Studies at the Beckman Research Institute of the City of Hope Cancer Center in Duarte, California, suggest that fresh white mushrooms contain substances that could make them potent natural aromatase inhibitors.

I have been investigating natural aromatase inhibitors for several years because controlling the enzyme aromatase helps to decrease estrogen levels and this is important because the bulk of breast tumors are reliant upon estrogen to fuel their growth.

On June 6, 2012, I wrote an article titled Aromatase Inhibitors – Natural vs Toxic and listed the problems with the pharmaceutical variety of various aromatase inhibitors, as well as introducing quite a few natural ones that don’t produce the side effects that so many are struggling with.

Last week I was watching a PBS program titled “Dr Joel Fuhrman’s Immunity Solution”.  Dr Fuhrman is an American board-certified family physician who specializes in nutrition-based treatments for obesity and chronic disease and his presentation included a discussion of particular nutrients that exhibited anti-cancer benefits, so of course I took notes!

One thing he mentioned – and it was the first time I’d heard it – was that mushrooms are natural aromatase inhibitors.  So I went online to discover where the research originated and found the City of Hope research.

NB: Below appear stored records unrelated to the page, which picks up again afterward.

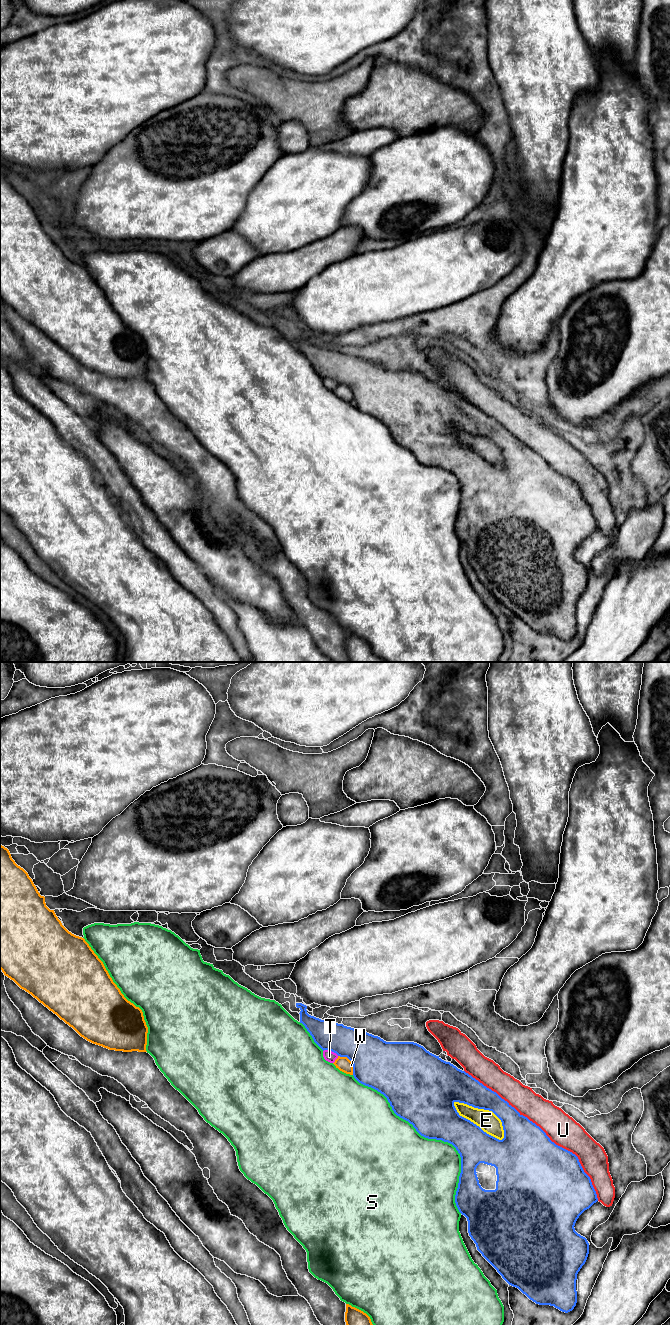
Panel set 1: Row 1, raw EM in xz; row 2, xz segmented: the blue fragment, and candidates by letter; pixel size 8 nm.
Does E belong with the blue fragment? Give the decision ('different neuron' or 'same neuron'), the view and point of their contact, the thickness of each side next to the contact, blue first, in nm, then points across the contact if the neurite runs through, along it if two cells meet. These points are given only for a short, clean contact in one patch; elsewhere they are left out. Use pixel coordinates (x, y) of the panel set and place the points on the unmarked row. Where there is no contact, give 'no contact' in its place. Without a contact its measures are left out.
different neuron | xz (475, 452) | 280/160 nm

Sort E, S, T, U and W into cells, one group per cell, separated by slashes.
E U / S / T / W

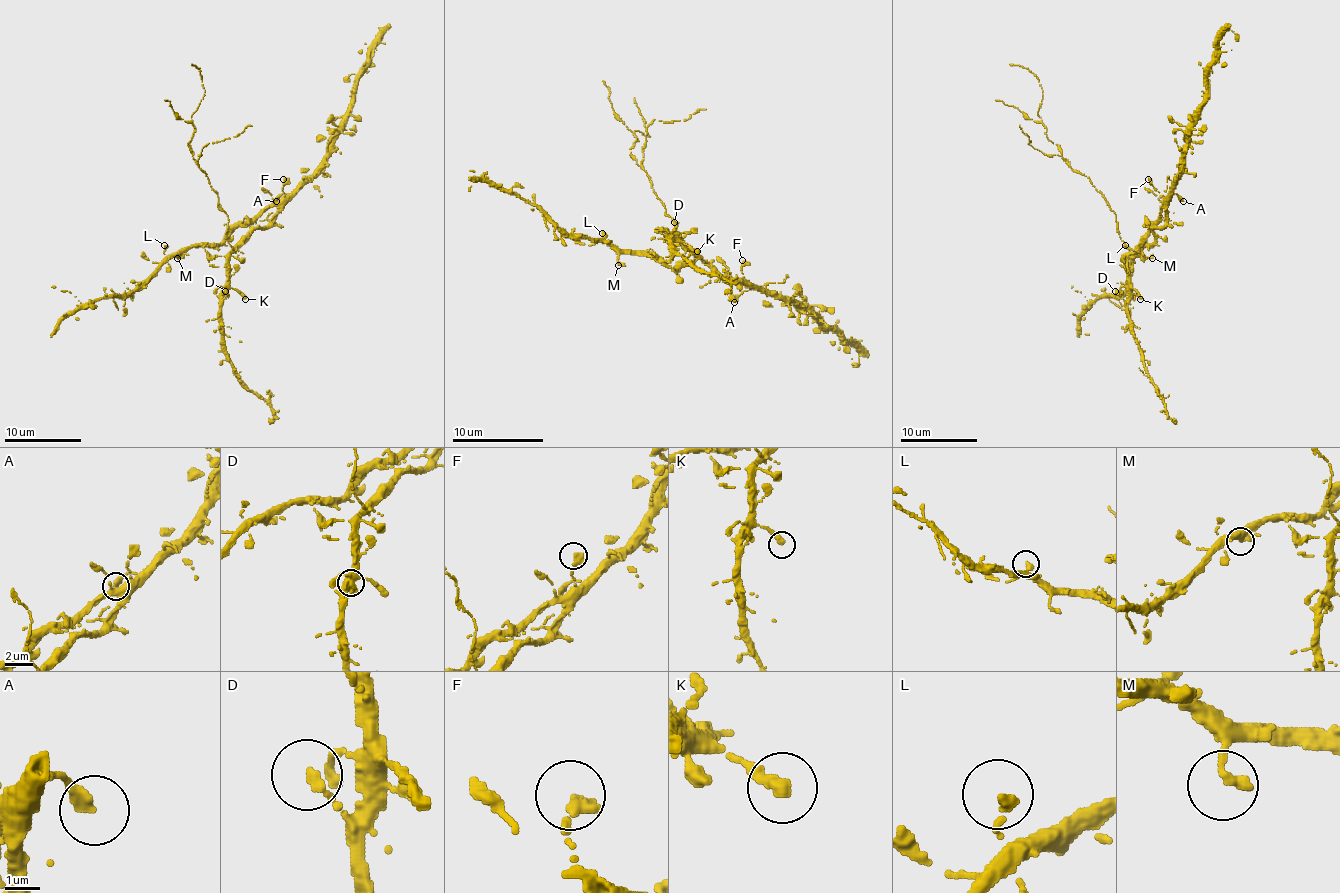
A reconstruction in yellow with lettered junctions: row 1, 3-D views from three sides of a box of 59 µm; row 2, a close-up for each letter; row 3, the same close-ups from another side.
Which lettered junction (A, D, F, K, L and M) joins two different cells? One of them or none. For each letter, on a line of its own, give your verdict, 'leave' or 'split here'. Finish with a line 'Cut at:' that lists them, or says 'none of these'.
A: leave
D: leave
F: leave
K: leave
L: leave
M: leave
Cut at: none of these

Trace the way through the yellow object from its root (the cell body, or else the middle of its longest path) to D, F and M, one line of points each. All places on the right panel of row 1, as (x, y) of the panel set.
D: (1165, 224), (1154, 227), (1129, 256), (1129, 297), (1125, 301), (1115, 291)
F: (1165, 224), (1165, 202), (1148, 179)
M: (1165, 224), (1163, 206), (1152, 225), (1154, 241), (1142, 247), (1142, 254), (1152, 258)

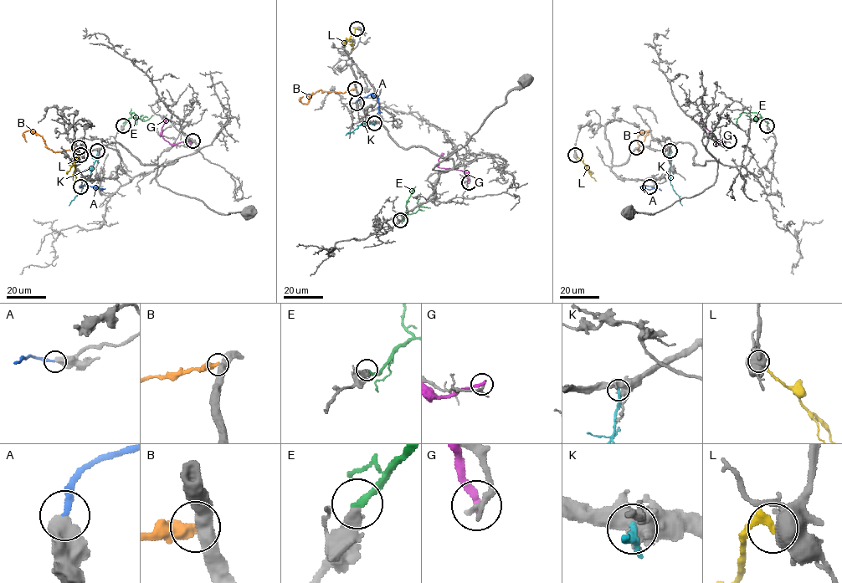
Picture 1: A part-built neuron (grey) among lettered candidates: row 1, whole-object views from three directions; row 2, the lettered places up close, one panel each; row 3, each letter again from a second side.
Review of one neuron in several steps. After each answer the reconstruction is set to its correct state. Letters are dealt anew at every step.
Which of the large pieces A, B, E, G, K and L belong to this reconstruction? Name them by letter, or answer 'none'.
A, E

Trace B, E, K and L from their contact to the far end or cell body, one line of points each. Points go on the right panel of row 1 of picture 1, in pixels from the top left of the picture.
B: (636, 148), (639, 151), (637, 137), (650, 130), (643, 142)
E: (767, 125), (759, 114), (751, 112), (742, 112), (737, 119), (738, 125)
K: (670, 150), (670, 181), (682, 205)
L: (575, 155), (596, 181)

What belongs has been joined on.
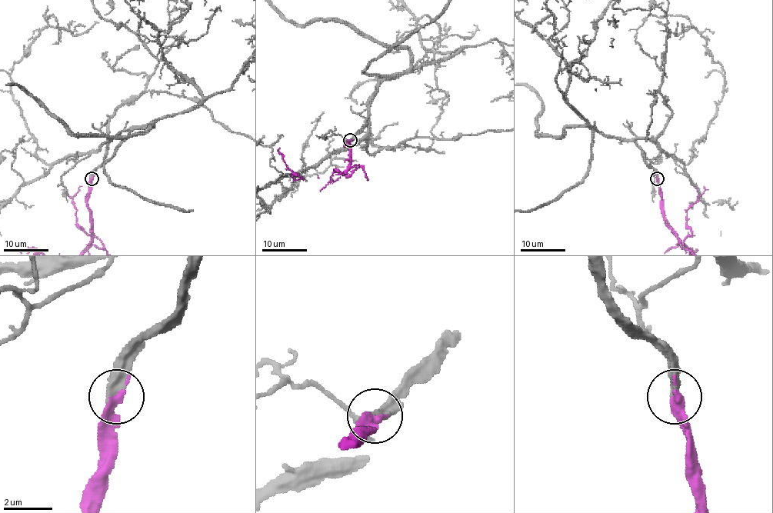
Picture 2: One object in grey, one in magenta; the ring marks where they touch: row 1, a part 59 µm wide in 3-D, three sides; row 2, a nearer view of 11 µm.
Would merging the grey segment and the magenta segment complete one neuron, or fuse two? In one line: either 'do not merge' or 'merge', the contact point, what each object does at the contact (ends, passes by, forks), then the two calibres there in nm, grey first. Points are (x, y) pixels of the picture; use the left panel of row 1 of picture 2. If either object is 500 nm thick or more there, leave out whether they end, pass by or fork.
merge; place (91, 178); grey ends; magenta ends; calibres 400 and 420 nm

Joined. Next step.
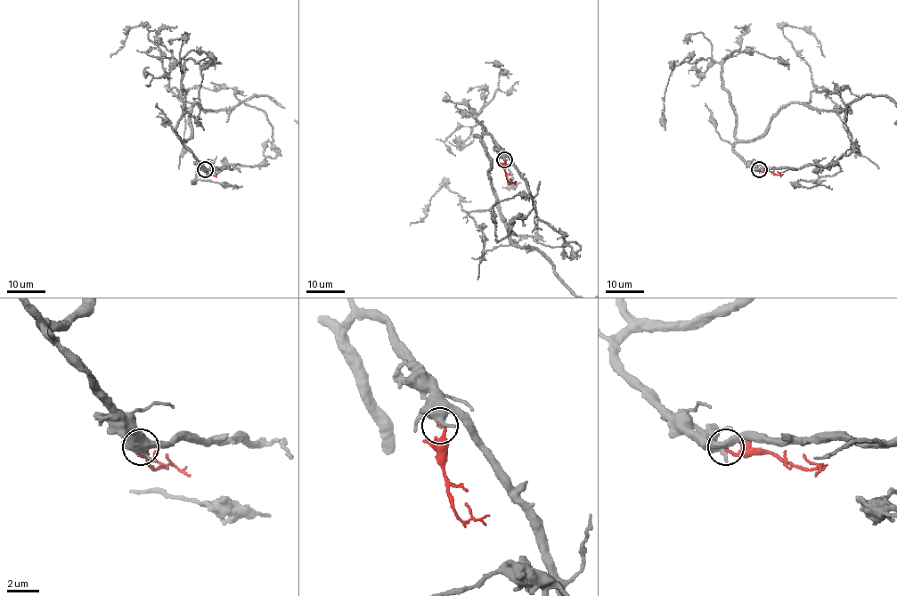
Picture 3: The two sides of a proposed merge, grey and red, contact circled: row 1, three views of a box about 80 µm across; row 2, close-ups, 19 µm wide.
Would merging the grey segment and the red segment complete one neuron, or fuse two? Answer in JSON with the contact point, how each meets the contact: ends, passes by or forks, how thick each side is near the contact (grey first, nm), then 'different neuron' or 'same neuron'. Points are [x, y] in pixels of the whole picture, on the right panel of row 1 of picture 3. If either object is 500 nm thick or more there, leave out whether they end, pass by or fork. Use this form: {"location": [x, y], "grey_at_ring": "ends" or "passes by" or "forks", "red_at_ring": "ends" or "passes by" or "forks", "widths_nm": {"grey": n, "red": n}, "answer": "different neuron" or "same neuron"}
{"location": [759, 169], "grey_at_ring": "ends", "red_at_ring": "ends", "widths_nm": {"grey": 480, "red": 200}, "answer": "different neuron"}

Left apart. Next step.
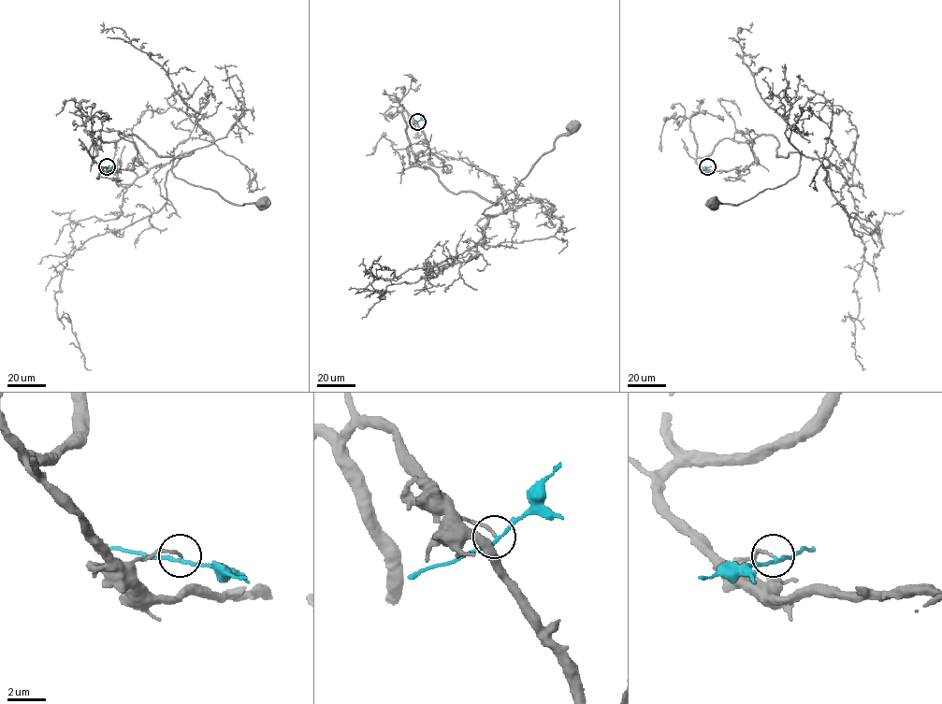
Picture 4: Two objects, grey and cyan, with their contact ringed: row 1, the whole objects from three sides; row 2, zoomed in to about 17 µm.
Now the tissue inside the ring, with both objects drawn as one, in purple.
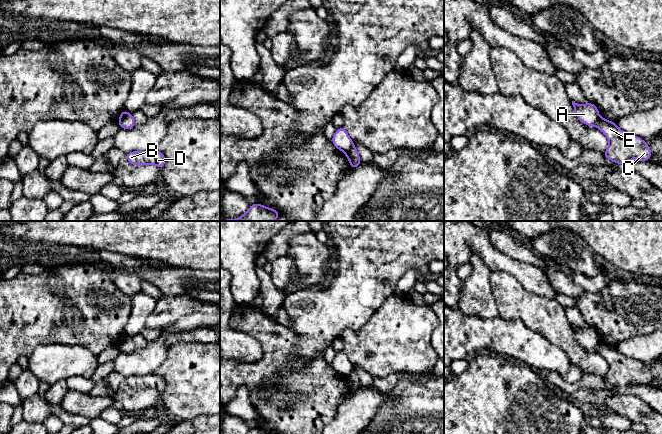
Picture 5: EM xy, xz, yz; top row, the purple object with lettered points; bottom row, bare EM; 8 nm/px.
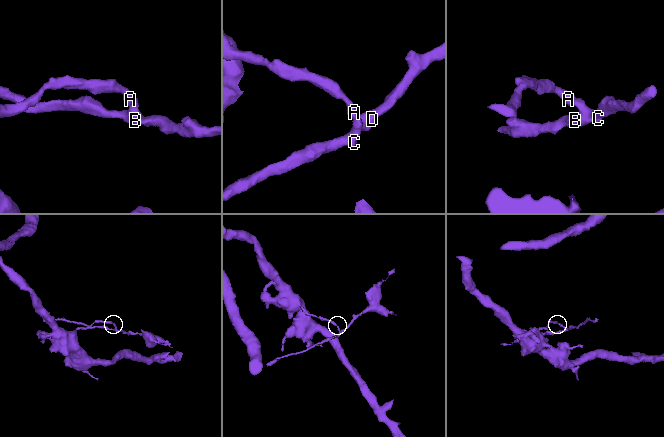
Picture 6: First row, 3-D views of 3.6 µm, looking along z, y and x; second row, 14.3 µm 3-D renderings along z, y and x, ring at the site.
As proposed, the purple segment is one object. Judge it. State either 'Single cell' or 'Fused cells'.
Fused cells

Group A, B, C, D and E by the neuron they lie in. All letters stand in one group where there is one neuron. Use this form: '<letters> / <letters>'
A / B C D E

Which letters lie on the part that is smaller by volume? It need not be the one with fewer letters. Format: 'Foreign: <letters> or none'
Foreign: B, C, D, E

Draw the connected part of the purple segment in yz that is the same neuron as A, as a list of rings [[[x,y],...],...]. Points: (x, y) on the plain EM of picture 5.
[[[572,325],[574,337],[579,344],[587,350],[596,350],[599,343],[599,335],[592,326],[587,328],[578,328]]]

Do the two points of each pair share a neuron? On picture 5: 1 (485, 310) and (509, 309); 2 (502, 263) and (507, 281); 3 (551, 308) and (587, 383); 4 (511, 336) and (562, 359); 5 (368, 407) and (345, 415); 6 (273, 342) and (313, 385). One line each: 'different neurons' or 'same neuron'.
1: different neurons
2: different neurons
3: different neurons
4: same neuron
5: same neuron
6: same neuron

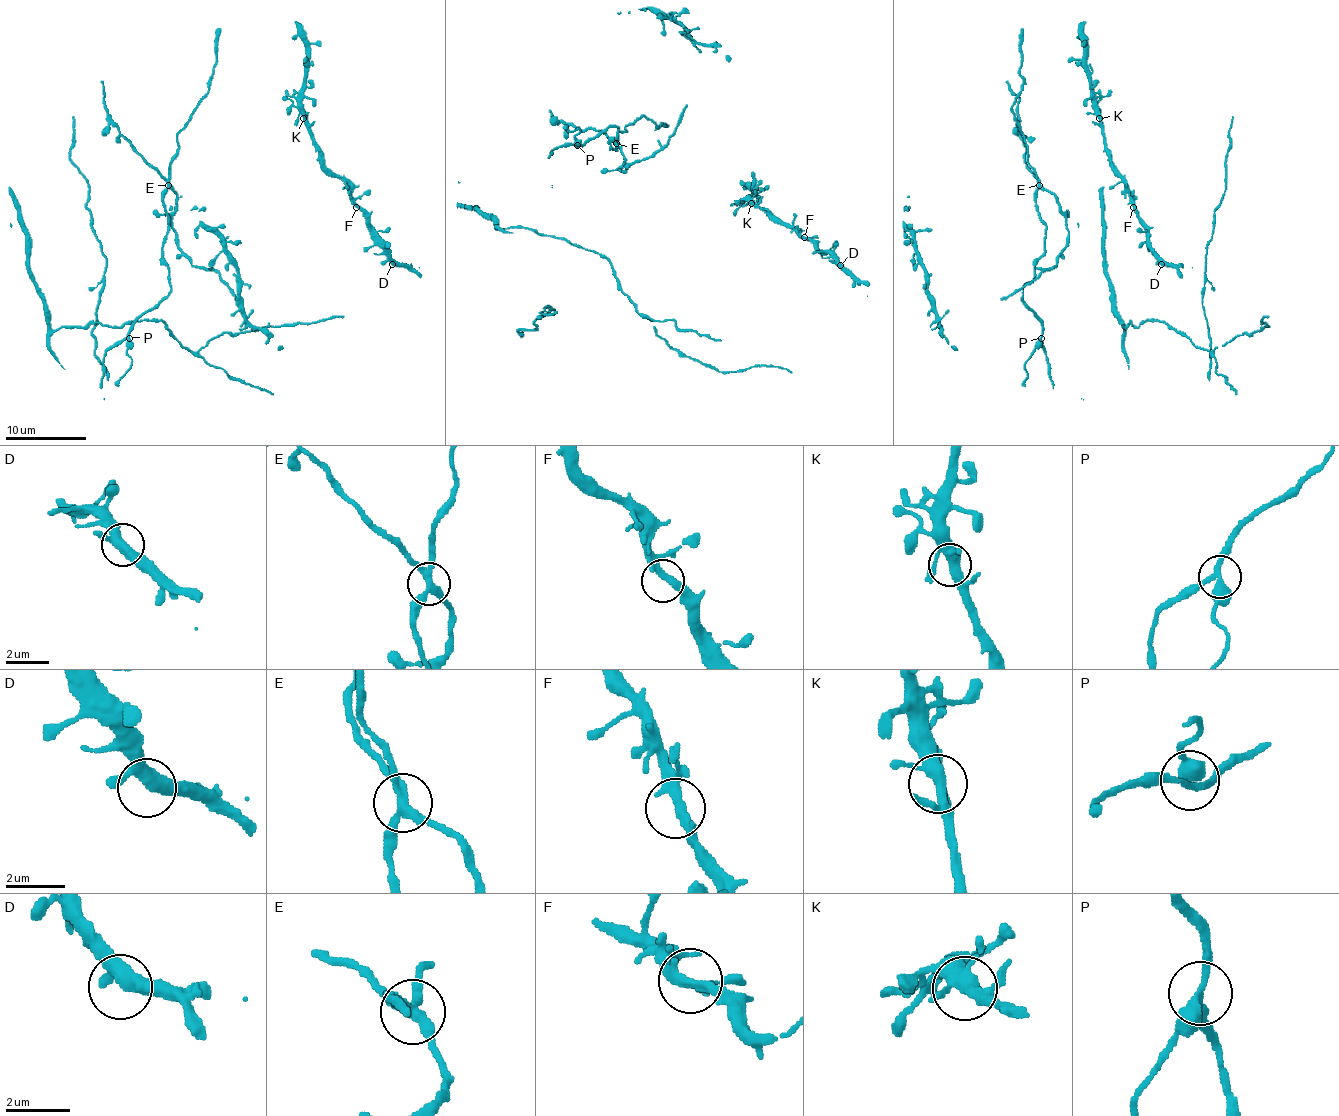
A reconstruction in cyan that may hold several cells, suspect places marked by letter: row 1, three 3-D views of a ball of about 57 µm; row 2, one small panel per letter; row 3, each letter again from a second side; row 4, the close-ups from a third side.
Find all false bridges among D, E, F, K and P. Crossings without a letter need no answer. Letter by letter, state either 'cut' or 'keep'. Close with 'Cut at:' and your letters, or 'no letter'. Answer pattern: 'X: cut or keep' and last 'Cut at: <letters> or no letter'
D: keep
E: cut
F: keep
K: keep
P: cut
Cut at: E, P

The Parameters of the Study

“Postmenopausal breast cancer survivors who were cancer free after completion of their treatments were enrolled in the trial.  Groups received a 12-week course of white button mushroom extract at 5, 8, 10 or 13 gram doses.  Because aromatase inhibition leads to a decrease in estrogen levels, a specific estrogen called estradiol was monitored and response was defined as a greater than 50 percent decrease in free estradiol levels in the blood circulation. Mushroom extract was well tolerated at all doses. However, no dose could be identified that met response criteria. In spite of this, a measurement of aromatase activity developed by Dr. Chen suggested some modest transient aromatase inhibition that lasted longest at the highest dose level (6 hours), suggesting that weak aromatase inhibition by mushrooms is achievable in patients, but that likely much higher amounts would be needed to achieve a clinically significant result.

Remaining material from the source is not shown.